**Prompt:**
Every line below between the one holding "muscle cells of" and the one holding "tissue: human skin", inclusive, should be copied exactly, and no other line.

(Beginning of Exercise data)

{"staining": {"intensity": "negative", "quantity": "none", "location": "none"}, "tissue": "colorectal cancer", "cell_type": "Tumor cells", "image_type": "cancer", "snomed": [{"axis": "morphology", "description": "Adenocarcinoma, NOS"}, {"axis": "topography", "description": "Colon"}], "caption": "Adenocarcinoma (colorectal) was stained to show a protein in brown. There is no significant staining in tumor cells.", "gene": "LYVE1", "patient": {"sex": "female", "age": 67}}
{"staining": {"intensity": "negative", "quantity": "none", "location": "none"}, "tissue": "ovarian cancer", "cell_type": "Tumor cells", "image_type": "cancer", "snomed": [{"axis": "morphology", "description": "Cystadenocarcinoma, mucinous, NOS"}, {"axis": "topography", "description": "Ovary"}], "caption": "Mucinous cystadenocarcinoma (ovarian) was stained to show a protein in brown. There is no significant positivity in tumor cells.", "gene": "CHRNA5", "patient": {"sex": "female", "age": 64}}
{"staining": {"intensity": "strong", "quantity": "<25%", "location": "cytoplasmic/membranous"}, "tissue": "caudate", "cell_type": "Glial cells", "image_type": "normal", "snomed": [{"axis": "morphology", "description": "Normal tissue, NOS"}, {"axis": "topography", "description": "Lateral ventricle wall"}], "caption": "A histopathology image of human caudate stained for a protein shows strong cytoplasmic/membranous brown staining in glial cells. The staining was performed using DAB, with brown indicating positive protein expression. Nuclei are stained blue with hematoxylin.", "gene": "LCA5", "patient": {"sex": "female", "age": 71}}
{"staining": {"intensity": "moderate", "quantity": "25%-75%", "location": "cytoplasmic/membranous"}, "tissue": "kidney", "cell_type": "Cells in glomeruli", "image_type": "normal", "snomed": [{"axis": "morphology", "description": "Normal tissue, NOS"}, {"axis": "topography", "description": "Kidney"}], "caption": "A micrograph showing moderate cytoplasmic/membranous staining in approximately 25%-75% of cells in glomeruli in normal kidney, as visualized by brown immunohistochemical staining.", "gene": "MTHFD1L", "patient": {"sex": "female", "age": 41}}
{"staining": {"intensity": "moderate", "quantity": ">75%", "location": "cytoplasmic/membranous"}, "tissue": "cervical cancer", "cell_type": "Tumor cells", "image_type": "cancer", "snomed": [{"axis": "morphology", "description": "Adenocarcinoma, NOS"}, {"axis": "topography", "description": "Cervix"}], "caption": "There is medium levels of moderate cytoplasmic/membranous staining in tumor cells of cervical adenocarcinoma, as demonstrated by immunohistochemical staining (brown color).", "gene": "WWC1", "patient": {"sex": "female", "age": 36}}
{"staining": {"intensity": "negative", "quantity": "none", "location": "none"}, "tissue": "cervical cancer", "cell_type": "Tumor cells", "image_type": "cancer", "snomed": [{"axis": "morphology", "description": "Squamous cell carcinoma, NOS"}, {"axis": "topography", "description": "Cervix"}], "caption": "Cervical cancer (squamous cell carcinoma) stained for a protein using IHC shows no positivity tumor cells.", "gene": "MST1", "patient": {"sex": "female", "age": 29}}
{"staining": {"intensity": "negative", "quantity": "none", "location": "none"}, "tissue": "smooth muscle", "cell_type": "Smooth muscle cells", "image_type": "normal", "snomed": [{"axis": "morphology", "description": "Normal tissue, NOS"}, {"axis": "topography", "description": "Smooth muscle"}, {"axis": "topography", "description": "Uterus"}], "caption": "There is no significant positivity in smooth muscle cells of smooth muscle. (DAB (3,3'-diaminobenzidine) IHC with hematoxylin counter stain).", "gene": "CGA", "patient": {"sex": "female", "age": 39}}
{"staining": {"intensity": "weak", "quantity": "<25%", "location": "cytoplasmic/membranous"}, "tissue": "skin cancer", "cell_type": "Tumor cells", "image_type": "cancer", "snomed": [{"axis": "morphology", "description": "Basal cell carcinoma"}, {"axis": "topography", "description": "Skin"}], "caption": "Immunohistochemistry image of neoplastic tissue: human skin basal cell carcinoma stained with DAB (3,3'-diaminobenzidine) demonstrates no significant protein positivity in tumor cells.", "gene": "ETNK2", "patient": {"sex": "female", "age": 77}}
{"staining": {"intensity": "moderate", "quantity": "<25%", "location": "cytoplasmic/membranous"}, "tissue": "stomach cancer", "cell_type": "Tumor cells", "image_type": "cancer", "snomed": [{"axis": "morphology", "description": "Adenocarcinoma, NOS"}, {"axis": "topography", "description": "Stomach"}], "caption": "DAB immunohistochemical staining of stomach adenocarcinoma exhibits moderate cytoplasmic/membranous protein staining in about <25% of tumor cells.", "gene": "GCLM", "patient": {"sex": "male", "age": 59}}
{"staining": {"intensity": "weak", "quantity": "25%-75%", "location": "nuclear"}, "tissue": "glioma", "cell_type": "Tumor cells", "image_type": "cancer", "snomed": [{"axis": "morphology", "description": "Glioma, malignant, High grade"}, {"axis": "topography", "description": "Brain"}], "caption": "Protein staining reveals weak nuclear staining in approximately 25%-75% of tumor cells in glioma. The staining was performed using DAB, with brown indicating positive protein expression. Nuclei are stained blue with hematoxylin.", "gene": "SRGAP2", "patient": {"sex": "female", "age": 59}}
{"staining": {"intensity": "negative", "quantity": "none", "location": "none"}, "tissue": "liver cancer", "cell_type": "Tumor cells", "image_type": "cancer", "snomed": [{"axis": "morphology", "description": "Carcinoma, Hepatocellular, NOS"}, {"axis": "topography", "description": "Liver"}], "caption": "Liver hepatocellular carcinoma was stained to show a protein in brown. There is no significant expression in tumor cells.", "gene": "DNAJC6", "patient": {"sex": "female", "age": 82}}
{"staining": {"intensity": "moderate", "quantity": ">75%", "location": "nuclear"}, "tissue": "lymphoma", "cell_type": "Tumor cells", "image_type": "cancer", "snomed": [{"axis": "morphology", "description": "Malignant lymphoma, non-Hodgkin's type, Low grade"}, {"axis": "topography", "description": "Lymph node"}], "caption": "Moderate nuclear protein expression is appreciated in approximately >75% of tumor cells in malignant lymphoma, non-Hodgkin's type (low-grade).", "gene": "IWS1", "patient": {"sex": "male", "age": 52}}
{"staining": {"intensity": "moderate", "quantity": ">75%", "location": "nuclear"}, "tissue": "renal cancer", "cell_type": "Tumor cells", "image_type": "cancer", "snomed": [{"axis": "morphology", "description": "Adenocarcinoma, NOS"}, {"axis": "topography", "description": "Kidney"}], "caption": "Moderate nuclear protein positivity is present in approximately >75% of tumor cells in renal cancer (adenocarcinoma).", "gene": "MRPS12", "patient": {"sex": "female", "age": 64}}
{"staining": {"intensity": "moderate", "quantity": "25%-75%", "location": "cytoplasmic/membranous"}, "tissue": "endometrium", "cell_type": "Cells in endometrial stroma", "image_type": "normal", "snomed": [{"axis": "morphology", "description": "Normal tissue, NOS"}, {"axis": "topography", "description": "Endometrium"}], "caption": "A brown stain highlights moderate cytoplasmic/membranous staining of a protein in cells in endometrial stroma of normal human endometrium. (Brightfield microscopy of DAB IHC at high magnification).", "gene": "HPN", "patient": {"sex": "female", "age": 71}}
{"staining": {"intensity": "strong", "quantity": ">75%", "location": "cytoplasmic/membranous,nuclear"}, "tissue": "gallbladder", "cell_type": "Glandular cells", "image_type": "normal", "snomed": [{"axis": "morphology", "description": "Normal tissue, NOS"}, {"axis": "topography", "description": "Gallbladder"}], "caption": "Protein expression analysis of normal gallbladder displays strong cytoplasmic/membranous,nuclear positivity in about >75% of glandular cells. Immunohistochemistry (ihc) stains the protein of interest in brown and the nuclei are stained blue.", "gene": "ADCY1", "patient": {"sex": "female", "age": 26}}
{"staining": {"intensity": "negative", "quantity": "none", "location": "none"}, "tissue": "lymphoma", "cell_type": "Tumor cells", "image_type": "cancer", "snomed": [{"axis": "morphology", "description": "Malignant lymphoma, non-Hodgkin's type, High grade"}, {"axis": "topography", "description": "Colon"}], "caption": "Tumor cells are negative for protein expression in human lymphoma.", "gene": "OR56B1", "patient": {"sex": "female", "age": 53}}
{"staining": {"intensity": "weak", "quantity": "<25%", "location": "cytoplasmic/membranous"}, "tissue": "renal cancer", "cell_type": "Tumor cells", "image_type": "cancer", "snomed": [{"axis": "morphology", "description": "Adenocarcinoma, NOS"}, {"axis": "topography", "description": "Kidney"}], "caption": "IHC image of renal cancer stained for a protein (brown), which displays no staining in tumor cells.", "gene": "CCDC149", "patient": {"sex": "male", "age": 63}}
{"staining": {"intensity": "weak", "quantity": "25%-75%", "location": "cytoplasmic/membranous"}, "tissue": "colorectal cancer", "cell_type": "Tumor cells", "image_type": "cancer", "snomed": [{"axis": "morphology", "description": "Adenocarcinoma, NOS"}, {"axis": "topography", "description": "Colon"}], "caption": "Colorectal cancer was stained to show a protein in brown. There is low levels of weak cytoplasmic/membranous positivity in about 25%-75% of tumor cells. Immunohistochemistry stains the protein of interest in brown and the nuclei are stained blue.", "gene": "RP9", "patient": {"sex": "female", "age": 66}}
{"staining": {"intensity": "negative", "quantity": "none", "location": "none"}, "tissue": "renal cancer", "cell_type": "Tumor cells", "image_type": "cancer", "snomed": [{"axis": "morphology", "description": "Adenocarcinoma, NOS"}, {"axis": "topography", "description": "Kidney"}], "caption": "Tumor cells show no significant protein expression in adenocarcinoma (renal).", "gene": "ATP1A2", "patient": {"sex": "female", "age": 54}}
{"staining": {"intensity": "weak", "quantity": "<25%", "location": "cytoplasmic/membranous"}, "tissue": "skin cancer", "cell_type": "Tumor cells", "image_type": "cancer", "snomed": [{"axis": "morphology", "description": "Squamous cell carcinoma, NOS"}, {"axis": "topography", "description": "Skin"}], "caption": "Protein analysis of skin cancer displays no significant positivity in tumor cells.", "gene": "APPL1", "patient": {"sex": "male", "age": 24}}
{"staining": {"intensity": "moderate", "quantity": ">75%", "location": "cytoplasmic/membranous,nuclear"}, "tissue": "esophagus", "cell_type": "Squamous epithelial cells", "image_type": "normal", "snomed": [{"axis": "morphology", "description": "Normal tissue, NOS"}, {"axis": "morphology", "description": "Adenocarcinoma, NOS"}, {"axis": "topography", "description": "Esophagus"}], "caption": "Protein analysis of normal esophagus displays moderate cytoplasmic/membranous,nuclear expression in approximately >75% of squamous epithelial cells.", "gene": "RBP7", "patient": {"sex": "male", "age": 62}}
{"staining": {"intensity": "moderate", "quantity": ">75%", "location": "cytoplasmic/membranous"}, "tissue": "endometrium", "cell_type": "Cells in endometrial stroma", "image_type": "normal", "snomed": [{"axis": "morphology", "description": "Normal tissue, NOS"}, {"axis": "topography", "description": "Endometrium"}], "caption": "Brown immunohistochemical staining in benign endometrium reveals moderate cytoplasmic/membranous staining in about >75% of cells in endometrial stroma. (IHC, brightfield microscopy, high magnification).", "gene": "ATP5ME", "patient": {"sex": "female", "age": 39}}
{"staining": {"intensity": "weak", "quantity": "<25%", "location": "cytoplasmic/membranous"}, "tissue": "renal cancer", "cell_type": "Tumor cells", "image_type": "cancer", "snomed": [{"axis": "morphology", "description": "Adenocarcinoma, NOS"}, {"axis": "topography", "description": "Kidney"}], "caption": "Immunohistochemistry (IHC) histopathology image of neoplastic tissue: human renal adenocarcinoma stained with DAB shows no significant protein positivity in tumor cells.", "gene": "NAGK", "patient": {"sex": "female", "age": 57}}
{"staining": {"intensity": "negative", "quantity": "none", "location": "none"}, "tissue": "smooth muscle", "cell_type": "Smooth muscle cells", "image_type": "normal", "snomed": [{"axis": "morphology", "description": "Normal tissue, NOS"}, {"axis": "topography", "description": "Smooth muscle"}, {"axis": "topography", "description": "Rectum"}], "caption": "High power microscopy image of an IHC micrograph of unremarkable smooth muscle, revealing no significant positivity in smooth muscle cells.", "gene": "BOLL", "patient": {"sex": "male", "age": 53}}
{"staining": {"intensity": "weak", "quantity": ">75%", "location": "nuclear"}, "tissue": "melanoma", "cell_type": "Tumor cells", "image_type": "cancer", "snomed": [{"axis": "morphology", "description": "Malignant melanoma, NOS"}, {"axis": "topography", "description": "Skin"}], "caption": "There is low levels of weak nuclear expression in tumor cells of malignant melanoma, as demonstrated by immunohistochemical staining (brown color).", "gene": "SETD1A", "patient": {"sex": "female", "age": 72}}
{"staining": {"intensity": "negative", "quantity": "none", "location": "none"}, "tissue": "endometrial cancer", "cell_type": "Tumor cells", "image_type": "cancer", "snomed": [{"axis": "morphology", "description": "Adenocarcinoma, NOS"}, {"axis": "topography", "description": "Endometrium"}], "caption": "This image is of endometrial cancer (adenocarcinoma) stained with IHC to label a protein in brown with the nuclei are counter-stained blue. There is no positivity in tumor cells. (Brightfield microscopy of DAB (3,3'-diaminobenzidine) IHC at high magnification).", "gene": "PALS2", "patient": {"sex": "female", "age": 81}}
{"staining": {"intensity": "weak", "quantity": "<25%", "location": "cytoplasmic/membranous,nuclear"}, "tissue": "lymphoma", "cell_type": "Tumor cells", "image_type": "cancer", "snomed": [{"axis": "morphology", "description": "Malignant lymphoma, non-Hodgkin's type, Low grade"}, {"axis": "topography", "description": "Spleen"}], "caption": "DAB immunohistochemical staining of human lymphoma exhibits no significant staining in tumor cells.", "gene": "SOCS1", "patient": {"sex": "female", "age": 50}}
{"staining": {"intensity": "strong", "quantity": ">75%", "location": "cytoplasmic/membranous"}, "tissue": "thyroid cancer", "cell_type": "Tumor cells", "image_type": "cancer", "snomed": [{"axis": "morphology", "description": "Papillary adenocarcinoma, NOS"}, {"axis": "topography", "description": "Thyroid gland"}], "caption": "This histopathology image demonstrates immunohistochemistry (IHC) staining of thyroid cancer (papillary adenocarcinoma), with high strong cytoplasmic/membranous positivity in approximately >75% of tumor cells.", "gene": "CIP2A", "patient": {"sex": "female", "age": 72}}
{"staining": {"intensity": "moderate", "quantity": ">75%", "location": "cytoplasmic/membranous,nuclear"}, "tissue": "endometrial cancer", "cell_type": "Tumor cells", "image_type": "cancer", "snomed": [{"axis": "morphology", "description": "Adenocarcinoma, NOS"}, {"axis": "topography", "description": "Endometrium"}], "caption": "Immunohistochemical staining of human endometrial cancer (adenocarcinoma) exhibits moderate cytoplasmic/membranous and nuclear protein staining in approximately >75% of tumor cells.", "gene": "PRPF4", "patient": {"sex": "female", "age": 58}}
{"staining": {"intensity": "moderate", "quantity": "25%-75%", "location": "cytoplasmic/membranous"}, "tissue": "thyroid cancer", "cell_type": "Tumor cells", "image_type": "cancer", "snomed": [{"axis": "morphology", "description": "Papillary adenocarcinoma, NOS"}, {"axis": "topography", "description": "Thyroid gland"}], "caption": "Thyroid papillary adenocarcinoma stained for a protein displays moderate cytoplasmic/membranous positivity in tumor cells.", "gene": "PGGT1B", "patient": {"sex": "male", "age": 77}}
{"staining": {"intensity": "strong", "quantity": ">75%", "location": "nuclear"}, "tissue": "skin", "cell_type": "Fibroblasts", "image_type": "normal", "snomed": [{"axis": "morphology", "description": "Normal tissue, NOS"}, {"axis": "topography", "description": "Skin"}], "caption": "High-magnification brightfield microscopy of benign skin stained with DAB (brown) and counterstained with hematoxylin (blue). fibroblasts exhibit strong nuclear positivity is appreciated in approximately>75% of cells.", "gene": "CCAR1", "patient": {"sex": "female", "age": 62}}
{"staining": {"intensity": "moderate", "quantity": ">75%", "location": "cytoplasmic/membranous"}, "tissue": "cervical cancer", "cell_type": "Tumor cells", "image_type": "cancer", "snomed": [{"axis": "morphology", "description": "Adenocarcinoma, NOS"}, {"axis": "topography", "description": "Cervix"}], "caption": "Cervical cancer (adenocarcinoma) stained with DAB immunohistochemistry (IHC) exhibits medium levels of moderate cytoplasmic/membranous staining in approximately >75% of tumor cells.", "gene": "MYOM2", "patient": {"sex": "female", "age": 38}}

(End of Exercise data)

**Response:**
{"staining": {"intensity": "negative", "quantity": "none", "location": "none"}, "tissue": "smooth muscle", "cell_type": "Smooth muscle cells", "image_type": "normal", "snomed": [{"axis": "morphology", "description": "Normal tissue, NOS"}, {"axis": "topography", "description": "Smooth muscle"}, {"axis": "topography", "description": "Uterus"}], "caption": "There is no significant positivity in smooth muscle cells of smooth muscle. (DAB (3,3'-diaminobenzidine) IHC with hematoxylin counter stain).", "gene": "CGA", "patient": {"sex": "female", "age": 39}}
{"staining": {"intensity": "weak", "quantity": "<25%", "location": "cytoplasmic/membranous"}, "tissue": "skin cancer", "cell_type": "Tumor cells", "image_type": "cancer", "snomed": [{"axis": "morphology", "description": "Basal cell carcinoma"}, {"axis": "topography", "description": "Skin"}], "caption": "Immunohistochemistry image of neoplastic tissue: human skin basal cell carcinoma stained with DAB (3,3'-diaminobenzidine) demonstrates no significant protein positivity in tumor cells.", "gene": "ETNK2", "patient": {"sex": "female", "age": 77}}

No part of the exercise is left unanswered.